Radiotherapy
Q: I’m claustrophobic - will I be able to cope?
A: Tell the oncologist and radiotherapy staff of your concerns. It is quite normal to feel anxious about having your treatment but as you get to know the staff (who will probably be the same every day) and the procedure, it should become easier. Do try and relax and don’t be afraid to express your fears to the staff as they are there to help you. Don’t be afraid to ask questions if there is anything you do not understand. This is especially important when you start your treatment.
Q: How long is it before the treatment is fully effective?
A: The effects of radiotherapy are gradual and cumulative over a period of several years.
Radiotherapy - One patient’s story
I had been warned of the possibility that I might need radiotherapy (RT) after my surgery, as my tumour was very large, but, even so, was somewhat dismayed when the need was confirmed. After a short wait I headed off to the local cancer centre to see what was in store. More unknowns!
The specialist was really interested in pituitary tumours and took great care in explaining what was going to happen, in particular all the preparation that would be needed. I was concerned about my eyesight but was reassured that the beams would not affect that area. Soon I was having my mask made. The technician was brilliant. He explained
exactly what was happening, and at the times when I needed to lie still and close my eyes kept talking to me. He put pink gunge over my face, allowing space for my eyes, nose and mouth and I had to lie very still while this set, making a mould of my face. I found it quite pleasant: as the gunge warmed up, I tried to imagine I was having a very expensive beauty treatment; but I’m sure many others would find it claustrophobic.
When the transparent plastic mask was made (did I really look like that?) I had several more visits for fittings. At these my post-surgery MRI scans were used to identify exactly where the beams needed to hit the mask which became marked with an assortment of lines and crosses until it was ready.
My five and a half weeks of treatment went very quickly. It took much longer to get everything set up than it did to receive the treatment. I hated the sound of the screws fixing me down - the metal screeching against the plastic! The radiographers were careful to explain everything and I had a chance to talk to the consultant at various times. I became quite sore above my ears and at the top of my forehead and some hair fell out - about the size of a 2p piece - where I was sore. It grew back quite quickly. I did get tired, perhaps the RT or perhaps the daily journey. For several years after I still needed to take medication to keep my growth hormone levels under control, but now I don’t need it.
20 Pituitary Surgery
---
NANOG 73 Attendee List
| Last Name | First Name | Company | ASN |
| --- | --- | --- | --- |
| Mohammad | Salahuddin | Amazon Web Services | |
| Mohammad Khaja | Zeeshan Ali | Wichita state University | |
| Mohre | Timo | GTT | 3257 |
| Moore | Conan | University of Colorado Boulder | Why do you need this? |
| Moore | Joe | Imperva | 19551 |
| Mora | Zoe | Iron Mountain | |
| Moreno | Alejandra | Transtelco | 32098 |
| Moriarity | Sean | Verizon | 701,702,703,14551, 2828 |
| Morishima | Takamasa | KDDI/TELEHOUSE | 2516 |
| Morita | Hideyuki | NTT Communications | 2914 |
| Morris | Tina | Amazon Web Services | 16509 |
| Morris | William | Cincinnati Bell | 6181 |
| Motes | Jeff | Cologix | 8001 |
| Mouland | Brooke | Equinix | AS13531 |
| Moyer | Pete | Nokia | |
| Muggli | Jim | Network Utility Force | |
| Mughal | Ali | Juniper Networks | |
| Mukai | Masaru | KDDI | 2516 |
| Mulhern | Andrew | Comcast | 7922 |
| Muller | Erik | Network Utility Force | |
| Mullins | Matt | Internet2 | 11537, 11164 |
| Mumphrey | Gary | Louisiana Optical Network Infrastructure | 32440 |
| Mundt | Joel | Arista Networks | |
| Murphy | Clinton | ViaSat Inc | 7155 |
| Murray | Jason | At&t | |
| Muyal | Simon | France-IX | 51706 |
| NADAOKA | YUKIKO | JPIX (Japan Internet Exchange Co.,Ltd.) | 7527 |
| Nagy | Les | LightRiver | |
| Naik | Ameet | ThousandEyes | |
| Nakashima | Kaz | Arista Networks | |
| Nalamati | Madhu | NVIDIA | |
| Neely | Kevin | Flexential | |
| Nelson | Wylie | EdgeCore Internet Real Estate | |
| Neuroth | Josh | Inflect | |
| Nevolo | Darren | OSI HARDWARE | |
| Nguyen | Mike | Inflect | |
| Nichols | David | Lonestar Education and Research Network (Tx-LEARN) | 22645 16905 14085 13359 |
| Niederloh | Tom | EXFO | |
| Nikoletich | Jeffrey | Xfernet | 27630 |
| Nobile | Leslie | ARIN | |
==
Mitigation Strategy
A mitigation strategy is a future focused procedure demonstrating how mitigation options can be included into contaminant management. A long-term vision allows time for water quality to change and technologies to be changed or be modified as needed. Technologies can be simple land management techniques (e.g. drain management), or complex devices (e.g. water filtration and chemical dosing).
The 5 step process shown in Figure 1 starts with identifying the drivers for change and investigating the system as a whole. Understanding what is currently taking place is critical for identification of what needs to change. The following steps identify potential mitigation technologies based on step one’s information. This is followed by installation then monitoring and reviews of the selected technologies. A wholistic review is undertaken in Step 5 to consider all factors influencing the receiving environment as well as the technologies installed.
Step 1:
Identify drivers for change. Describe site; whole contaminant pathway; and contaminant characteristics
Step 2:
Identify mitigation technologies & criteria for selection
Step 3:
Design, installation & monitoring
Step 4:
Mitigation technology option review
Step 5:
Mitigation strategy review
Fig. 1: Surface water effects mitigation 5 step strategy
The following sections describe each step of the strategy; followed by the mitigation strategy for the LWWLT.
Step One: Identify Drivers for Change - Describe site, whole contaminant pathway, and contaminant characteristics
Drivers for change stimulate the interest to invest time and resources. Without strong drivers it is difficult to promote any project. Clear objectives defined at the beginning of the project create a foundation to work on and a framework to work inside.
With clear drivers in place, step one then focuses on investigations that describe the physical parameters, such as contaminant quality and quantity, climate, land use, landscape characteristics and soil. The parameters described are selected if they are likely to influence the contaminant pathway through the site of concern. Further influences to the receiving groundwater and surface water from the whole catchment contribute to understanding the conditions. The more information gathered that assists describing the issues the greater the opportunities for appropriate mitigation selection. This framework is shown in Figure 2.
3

EXERCISE.
When the line with "Co.,Ltd.) | 7527 |" is reached in the data above, begin copying, and stop after the line with "Leslie | ARIN | |"; copy each line exactly, both ends included.

EXPECTED OUTPUT.
| NADAOKA | YUKIKO | JPIX (Japan Internet Exchange Co.,Ltd.) | 7527 |
| Nagy | Les | LightRiver | |
| Naik | Ameet | ThousandEyes | |
| Nakashima | Kaz | Arista Networks | |
| Nalamati | Madhu | NVIDIA | |
| Neely | Kevin | Flexential | |
| Nelson | Wylie | EdgeCore Internet Real Estate | |
| Neuroth | Josh | Inflect | |
| Nevolo | Darren | OSI HARDWARE | |
| Nguyen | Mike | Inflect | |
| Nichols | David | Lonestar Education and Research Network (Tx-LEARN) | 22645 16905 14085 13359 |
| Niederloh | Tom | EXFO | |
| Nikoletich | Jeffrey | Xfernet | 27630 |
| Nobile | Leslie | ARIN | |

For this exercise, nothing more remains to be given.